DEUDAS DE UN PROPIETARIO EN LA COMUNIDAD

Este es un asunto con peculiaridades jurídicas relevantes, pues no se puede privar de voto a un propietario considerando a este moroso por una derrama extraordinaria, si no fue aprobada esta en una Junta en la que se haya tratado el asunto particular.

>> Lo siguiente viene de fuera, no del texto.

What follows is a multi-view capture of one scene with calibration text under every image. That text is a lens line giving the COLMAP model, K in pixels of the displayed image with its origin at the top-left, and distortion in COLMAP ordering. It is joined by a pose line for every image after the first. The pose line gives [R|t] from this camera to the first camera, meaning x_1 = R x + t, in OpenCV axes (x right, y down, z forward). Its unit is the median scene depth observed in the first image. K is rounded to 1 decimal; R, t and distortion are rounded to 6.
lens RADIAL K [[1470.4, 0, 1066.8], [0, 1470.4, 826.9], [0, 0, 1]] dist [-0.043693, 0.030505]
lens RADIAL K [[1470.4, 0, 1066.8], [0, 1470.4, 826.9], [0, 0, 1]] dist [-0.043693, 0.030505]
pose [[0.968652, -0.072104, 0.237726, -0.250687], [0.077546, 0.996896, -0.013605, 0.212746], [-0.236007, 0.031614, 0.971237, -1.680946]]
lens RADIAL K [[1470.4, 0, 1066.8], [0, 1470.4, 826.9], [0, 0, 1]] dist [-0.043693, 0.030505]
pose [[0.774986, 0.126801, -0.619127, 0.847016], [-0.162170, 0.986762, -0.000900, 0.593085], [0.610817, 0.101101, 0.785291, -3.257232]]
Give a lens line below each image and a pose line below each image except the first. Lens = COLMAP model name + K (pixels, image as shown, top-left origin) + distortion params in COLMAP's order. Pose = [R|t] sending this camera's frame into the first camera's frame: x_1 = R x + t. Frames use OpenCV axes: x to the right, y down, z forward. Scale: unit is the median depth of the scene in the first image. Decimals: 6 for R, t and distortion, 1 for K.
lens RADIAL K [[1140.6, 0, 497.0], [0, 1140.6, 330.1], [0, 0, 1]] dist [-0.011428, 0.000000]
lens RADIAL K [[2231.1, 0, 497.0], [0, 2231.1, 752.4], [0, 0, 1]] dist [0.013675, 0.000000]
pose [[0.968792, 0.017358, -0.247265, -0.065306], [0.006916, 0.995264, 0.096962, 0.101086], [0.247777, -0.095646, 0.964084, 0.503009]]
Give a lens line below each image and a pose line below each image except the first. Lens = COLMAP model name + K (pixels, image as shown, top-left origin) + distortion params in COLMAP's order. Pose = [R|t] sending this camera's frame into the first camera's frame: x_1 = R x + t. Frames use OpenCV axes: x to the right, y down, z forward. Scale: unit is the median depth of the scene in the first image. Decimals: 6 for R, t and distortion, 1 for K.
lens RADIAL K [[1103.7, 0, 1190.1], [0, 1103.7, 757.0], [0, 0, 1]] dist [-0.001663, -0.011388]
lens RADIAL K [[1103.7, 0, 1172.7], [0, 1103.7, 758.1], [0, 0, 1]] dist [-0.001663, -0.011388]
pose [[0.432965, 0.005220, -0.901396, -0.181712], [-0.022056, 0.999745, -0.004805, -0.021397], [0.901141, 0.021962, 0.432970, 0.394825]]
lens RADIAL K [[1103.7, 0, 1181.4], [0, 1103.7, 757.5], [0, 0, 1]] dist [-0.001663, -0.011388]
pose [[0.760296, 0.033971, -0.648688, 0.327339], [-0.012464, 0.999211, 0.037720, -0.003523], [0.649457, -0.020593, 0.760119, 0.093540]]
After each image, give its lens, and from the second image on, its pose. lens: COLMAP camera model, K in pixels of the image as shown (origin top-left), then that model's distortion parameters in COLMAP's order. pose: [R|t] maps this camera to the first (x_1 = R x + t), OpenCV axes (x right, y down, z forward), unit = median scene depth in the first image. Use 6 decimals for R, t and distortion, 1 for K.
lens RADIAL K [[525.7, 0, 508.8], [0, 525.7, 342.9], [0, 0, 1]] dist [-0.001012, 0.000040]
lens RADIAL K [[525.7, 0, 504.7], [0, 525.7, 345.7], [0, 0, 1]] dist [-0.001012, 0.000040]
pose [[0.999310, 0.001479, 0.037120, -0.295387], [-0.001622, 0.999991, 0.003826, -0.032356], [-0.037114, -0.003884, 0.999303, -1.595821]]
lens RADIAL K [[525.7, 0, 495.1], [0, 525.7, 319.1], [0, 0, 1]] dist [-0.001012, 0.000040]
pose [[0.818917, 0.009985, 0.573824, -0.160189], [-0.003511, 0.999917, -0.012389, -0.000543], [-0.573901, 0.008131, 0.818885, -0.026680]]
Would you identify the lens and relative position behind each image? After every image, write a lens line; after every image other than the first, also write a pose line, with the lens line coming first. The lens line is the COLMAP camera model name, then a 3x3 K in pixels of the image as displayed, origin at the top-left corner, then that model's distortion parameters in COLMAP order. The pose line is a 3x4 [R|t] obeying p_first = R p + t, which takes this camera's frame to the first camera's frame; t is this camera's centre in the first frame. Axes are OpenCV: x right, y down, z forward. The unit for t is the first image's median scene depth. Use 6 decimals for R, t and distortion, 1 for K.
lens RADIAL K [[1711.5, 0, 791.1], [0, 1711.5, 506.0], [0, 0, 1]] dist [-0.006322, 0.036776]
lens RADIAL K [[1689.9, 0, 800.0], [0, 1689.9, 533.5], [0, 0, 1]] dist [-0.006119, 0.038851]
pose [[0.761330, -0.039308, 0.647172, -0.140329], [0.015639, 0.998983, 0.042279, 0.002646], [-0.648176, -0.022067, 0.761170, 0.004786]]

Así puede darse el caso, habitual, en el que en la Comunidad se encuentre ejecutando obras de cuya liquidación final con la empresa contratada resulta que se origina un gasto extraordinario por haber sufrido esta aumentos de precio y se notifique a los propietarios una circular solicitando una derrama para afrontar el pago, dicho extremo vulnera lo dispuesto en el artículo 15 de la LPH, pues es obligado la celebración de la oportuna Junta en la que se trate el asunto en el orden del día.

Tampoco puede considerarse moroso a aquel propietario que no ha abonado una derrama o la cuota de comunidad antes de la celebración de la Junta, si no ha finalizado el plazo para ello, por haberse aprobado en una Junta anterior una fecha concreta para cumplir con el pago.

Pero es correcta la privación de voto por moroso a aquel propietario que no se encuentra al corriente en el pago de las cuotas y derramas, porque en la Junta discrepa sólo de algunos de los gastos ocasionados en la Comunidad y, en cambio, no ha pagado aquellos de cuya legitimidad no discute.

Un caso particular, es el de aquel propietario que el día de la celebración de la Junta abona un importe a tanto alzado, que no se corresponde con el total de su deuda, y así justifica un ingreso pero que no alcanzando el total de lo adeudado, sin justificación alguna, por lo que debe ser considerado moroso y como tal privado de voto.

Ingenio hay para todos los gustos, y más en una época de crisis como esta en la que la morosidad en las Comunidades de Propietarios sigue en alza.